Good riddance, Jeffrey Loria

Jeter commands 'instant respect' in Marlins' locker room (1:01)

Eduardo Perez assesses the impact Derek Jeter will have on Marlins players and the culture of the team. (1:01)

Jeffrey Loria bought the Florida Marlins in 2002 and the next season the club won a wild card and would rally to beat the Cubs in a memorable National League Championship Series and upset the Yankees to win the second World Series in franchise history.

Since winning that World Series, the Marlins haven’t made the playoffs. Key pieces like Derrek Lee, Josh Beckett and Brad Penny were traded away and Miguel Cabrera was eventually traded after the 2007 season. They’ve finished as high as second place just once since 2003 and are headed for their eighth consecutive losing season. It’s safe to say that nobody is really going to miss Jeffrey Loria as owner of the Marlins.

The Miami Herald reported that Loria has agreed to sell the team to a group led by billionaire money manager Bruce Sherman and former Yankees great Derek Jeter for $1.2 billion. Sherman, a venture capitalist with ties to Florida, would be the managing general partner of the group of investors (which includes Michael Jordan), while Jeter, who is reportedly investing $25 million of his own money, would run the franchise on both the business and baseball operations ends.

Loria’s ultimate legacy will be that of a lousy and disliked owner, but, in one sense, he outfoxed everyone all along. His original investment was $30 million in the Montreal Expos. Some of his former partners there accused him of deliberately destroying baseball in Montreal. He became part of a controversial swap that allowed him to buy the Marlins and then-Marlins owner John Henry to purchase the Red Sox while the league-owned Expos were eventually relocated to Washington, D.C.

After crying poor for years, Miami-Dade County finally caved and helped build Loria a stadium in what will be an economically disastrous deal for the county: a $91 million loan will eventually cost the county more than $1 billion to pay off. That’s not Loria’s fault, but the new stadium has done little to improve the Marlins’ fortunes.

For years, Loria’s game plan seemed simple: Keep the payroll as low as possible while cashing a big revenue-sharing check. The Marlins ran the majors’ lowest payroll in 2006, 2008, 2009, 2014 and 2015 while ranking second-lowest in two other seasons. The Marlins undoubtedly were profitable many of those years despite poor attendance and poor TV revenue. In fact, in 2010 the club was forced to raise its payroll after reaching an agreement with the union. Ultimately, this was a skinflint owner who may have liked baseball, but had no idea how to build a successful franchise. The team has rarely invested in Latin America and the farm system has turned into one of the weakest in the game in recent years.

The past two seasons, the Marlins did raise their payroll, essentially doubling the total from 2015, and the club had the 20th-highest Opening Day payroll. Unfortunately, the product on the field remained mediocre and the Herald reported that “The Marlins are expected to lose more than $60 million this season, according to a source who has seen their books.” The team reportedly carried a debt of $500 million.
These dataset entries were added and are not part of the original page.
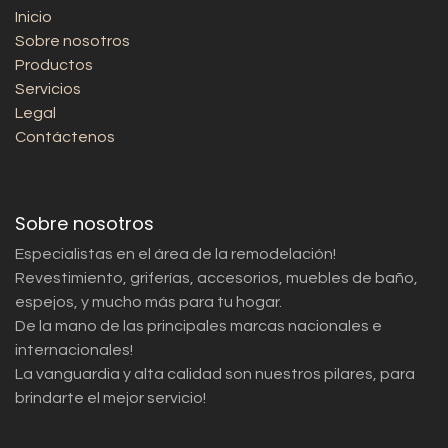
Inicio
Sobre nosotros
Productos
Servicios
Legal
Contáctenos
Sobre nosotros
Especialistas en el área de la remodelación!
Revestimiento, griferías, accesorios, muebles de baño,
espejos, y mucho más para tu hogar.
De la mano de las principales marcas nacionales e
internacionales!
La vanguardia y alta calidad son nuestros pilares, para
brindarte el mejor servicio!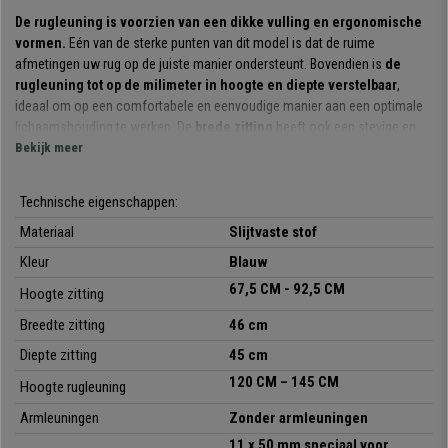
De rugleuning is voorzien van een dikke vulling en ergonomische
vormen.
Eén van de sterke punten van dit model is dat de ruime
afmetingen uw rug op de juiste manier ondersteunt. Bovendien is
de
rugleuning tot op de milimeter in hoogte en diepte verstelbaar
,
ideaal om op een comfortabele en eenvoudige manier aan een optimale
lichaamshouding te werken. De
brede zitting
heeft ook een stevige en
comfortabele vulling.
Bekijk meer
Het
permanent kantelmechanisme
waarvan dit model is voorzien, is
Technische eigenschappen:
een systeem waarbij de rugleuning naar achteren kan worden bewogen
terwijl u een vaste hoek ten opzichte van de zitting aanhoudt. Het
Materiaal
Slijtvaste stof
vermindert de spanning op de wervelkolom en zorgt voor meer
Kleur
Blauw
bewegingsvrijheid.
67,5 CM - 92,5 CM
Hoogte zitting
De materialen waarmee hij is vervaardigd zijn van hoge kwaliteit.
Breedte zitting
46 cm
Het
robuuste onderstel met voetsteun
zorgt voor een bijzondere
stabiliteit. De
stoffen bekleding is uiterst resistent
en is
Diepte zitting
45 cm
in
verschillende kleuren leverbaar
zodat u zelf kunt kiezen welke kleur
120 CM – 145 CM
Hoogte rugleuning
u het mooiste vindt.
Armleuningen
Zonder armleuningen
Kortom, dit is een
kwalitatieve, comfortabele bureaukruk,
die u zal
11 x 50 mm speciaal voor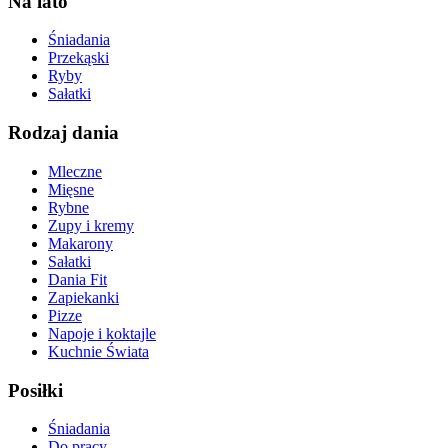
Na lato
Śniadania
Przekąski
Ryby
Sałatki
Rodzaj dania
Mleczne
Mięsne
Rybne
Zupy i kremy
Makarony
Sałatki
Dania Fit
Zapiekanki
Pizze
Napoje i koktajle
Kuchnie Świata
Posiłki
Śniadania
Do pracy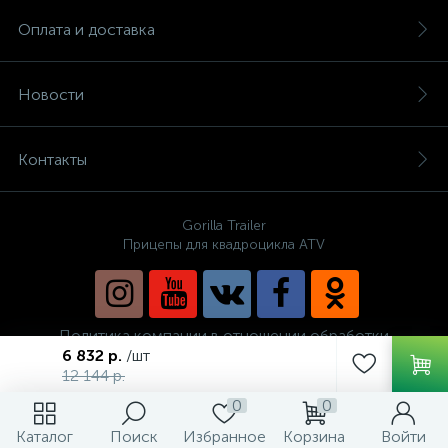
Оплата и доставка
Новости
Контакты
Gorilla Trailer
Прицепы для квадроцикла ATV
Политика компании в отношении обработки
персональных данных
6 832 р.
/шт
12 144 р.
0
0
Каталог
Поиск
Избранное
Корзина
Войти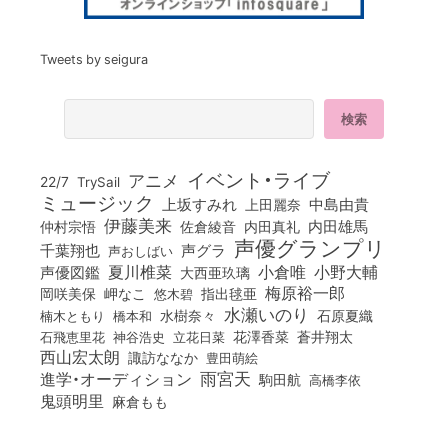
Tweets by seigura
イベント・ライブ
アニメ
22/7
TrySail
ミュージック
上坂すみれ
中島由貴
上田麗奈
伊藤美来
佐倉綾音
内田真礼
内田雄馬
仲村宗悟
声優グランプリ
千葉翔也
声グラ
声おしばい
小倉唯
夏川椎菜
小野大輔
声優図鑑
大西亜玖璃
梅原裕一郎
岡咲美保
岬なこ
悠木碧
指出毬亜
水瀬いのり
橋本和
水樹奈々
石原夏織
楠木ともり
花澤香菜
石飛恵里花
立花日菜
蒼井翔太
神谷浩史
西山宏太朗
諏訪ななか
豊田萌絵
雨宮天
進学・オーディション
駒田航
高橋李依
鬼頭明里
麻倉もも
If that’s the case, I guess the billion-dollar question is what Sherman, Jeter & Co. can hope for with this purchase. Loria’s ultimate failure wasn’t just on the field, but in building a fan base. The team ranks last in attendance in the National League -- just as it has each season since 2006, except for the first year in the new ballpark. Maybe that’s not Loria’s fault. It could be that Miami just isn’t a good baseball city (or sports city, for that matter). But it’s also true that the fans were treated to the sell-off after 1997 and then Loria’s slow sell-off of the 2003 team. It also takes a generation or two to form a history and loyalty needed for consistent support. Still, who wants to support a team that is suing one of its own fans?

Winning over the fans may be tougher than building a winning team, and who knows how much the team’s finances will affect the new owners and the ability to spend on payroll (it doesn’t help that Giancarlo Stanton’s salary increases from $14.5 million to $25 million next season and escalates from there if he doesn’t opt out).

The other unknown is Jeter. He was obviously a great player, but that doesn’t mean he’ll be great at running a baseball team. It also doesn’t mean he won’t be great. It’s impossible to know. As good a player as he was, it’s difficult to get a read on Jeter’s potential acumen in running a team. He was always the master of being accessible without ever saying anything that was interesting.

Still, this can be viewed only as positive news in South Florida. The franchise needs new blood and new ideas. Good riddance to a bad owner. For the first time in a long time, there’s hope in Miami.